Text passage:
Abstraction as RecitationJohn Haber
in New York City
Jennifer Bartlett, Brice Marden, and Suzan Frecon
In music a recitative lies between speaking and singing. If that sounds like a good metaphor for art, Jennifer Bartlett takes it as a title for her most sweeping painting in quite some time. It is also a kind of safe harbor in the past.
A recitative allows an opera to be "sung through" without bringing the action or dialogue to a halt for an aria. It allows moments of comedy amid grander displays of emotion. It allows characters to address one another or the audience, rather than heaven and earth. Yet it also displays the tension between music and drama that led to Mozart's rapid-fire overlapping voices and, ultimately, Wagner's dream of a total work of art. In a sense, Modernism is all about the fulfillment and utter collapse of that dream. And Bartlett's best work is all about another day, savoring the waking fragments of the dream, and wondering what comes next.
She makes entering a room into an immersion in just that moment. Her best-known work covers the walls with a grid of nearly a thousand identical plates. In 1976, when formalism seemed to have defined painting once and for all and when Minimalism put the very possibility of painting in doubt, she managed to take on both claims—and then some. Rhapsody built from the search for a common language, and it cherished the languages of art it knew. Yet its grid within grids spins out into new elements, most notably a house as a child might imagine it, and then into black. As one looks from left to right, the possibility of seeing painting as a time line becomes impossible.

[Collection entries]
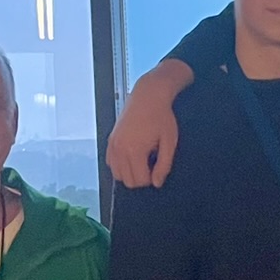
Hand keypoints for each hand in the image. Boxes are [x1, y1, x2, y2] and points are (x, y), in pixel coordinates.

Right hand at [106, 61, 191, 188]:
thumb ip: (164, 165)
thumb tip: (157, 183)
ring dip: (130, 172)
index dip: (152, 178)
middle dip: (141, 178)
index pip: (140, 181)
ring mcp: (112, 144)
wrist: (148, 96)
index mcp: (134, 150)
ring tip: (142, 159)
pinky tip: (132, 155)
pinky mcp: (110, 140)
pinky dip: (120, 165)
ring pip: (117, 174)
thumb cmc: (162, 117)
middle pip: (127, 181)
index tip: (158, 167)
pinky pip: (111, 163)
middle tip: (152, 163)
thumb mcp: (169, 142)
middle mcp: (119, 149)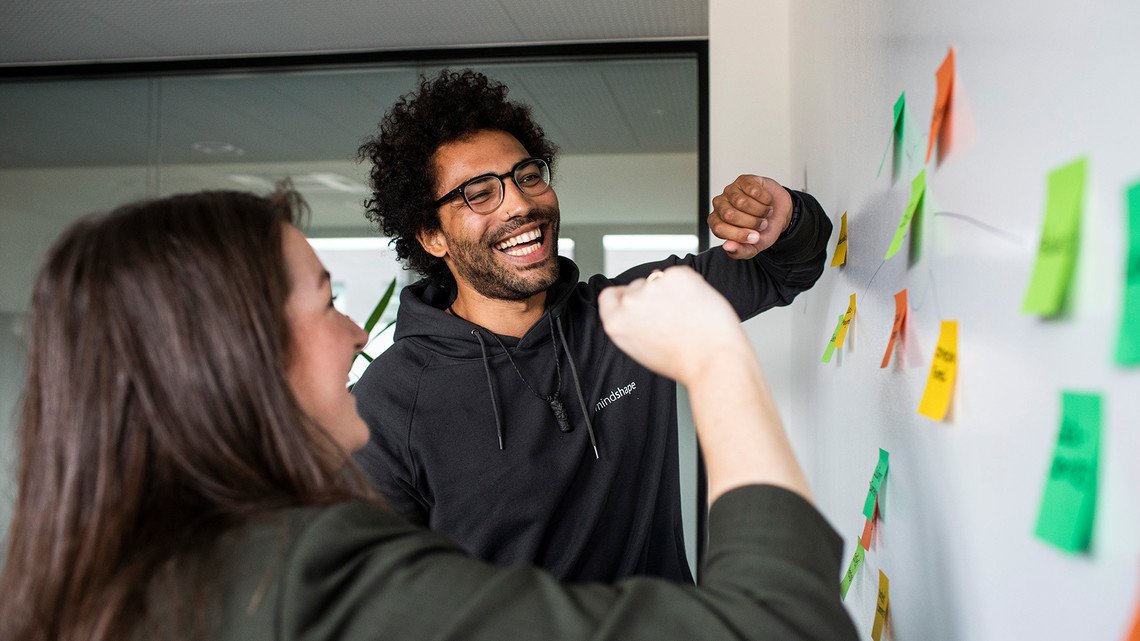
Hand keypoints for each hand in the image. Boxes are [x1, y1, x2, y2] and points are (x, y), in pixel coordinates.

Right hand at [598, 267, 748, 386]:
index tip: (636, 301)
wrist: (713, 359)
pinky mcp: (678, 275)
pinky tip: (695, 306)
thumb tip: (637, 312)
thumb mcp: (642, 349)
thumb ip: (632, 326)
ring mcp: (654, 286)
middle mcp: (631, 302)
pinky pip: (680, 276)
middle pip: (636, 286)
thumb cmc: (684, 361)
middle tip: (670, 315)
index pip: (609, 296)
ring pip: (659, 280)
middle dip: (650, 296)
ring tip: (686, 315)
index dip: (623, 298)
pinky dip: (688, 286)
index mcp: (617, 322)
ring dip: (670, 291)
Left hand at [708, 175, 793, 259]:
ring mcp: (731, 191)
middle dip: (751, 222)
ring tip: (765, 213)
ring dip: (760, 211)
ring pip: (742, 202)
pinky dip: (766, 199)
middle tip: (762, 224)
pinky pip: (754, 190)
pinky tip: (766, 201)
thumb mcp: (753, 247)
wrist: (779, 213)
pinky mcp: (743, 180)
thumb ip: (739, 251)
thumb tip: (727, 247)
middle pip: (730, 215)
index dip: (739, 235)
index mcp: (717, 222)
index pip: (719, 229)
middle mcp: (720, 205)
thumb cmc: (762, 229)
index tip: (755, 237)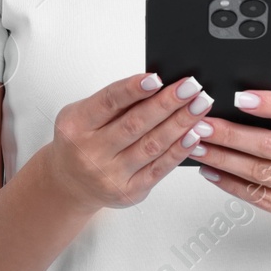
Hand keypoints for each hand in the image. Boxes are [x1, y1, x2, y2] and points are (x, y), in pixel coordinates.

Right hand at [43, 72, 215, 214]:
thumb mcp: (84, 115)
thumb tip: (158, 83)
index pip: (108, 102)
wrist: (71, 184)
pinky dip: (178, 151)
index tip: (157, 78)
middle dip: (167, 103)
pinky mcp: (129, 192)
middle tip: (191, 87)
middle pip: (135, 124)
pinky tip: (193, 135)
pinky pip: (159, 169)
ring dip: (180, 123)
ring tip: (199, 105)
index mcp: (76, 126)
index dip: (133, 89)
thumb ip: (115, 101)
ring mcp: (110, 176)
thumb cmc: (82, 142)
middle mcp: (91, 153)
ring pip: (151, 146)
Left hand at [192, 89, 270, 228]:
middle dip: (230, 135)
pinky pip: (261, 199)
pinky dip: (232, 184)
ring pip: (261, 174)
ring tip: (198, 147)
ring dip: (224, 160)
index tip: (238, 98)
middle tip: (201, 126)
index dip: (269, 104)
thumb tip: (244, 98)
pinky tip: (213, 171)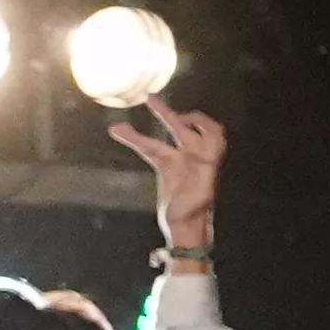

Task 1:
Translate this sentence from the art review into Spanish: "Her best-known work covers the walls with a grid of nearly a thousand identical plates."
Task 2:
Summarize the art review in two sentences.
Task 3:
Extract everything in the art review from "A recitative allows" down to "what comes next.", copied word for word.

Exercise answer 1:
Su obra más conocida cubre las paredes con una cuadrícula de casi mil placas idénticas.

Exercise answer 2:
Jennifer Bartlett titles a sweeping painting after the recitative, a musical form between speaking and singing that lets an opera be sung through and displays the tension between music and drama. Her best-known work, Rhapsody, from 1976, covers the walls with a grid of nearly a thousand identical plates, taking on both formalism and Minimalism while spinning out into new elements such as a child's house and then into black.

Exercise answer 3:
A recitative allows an opera to be "sung through" without bringing the action or dialogue to a halt for an aria. It allows moments of comedy amid grander displays of emotion. It allows characters to address one another or the audience, rather than heaven and earth. Yet it also displays the tension between music and drama that led to Mozart's rapid-fire overlapping voices and, ultimately, Wagner's dream of a total work of art. In a sense, Modernism is all about the fulfillment and utter collapse of that dream. And Bartlett's best work is all about another day, savoring the waking fragments of the dream, and wondering what comes next.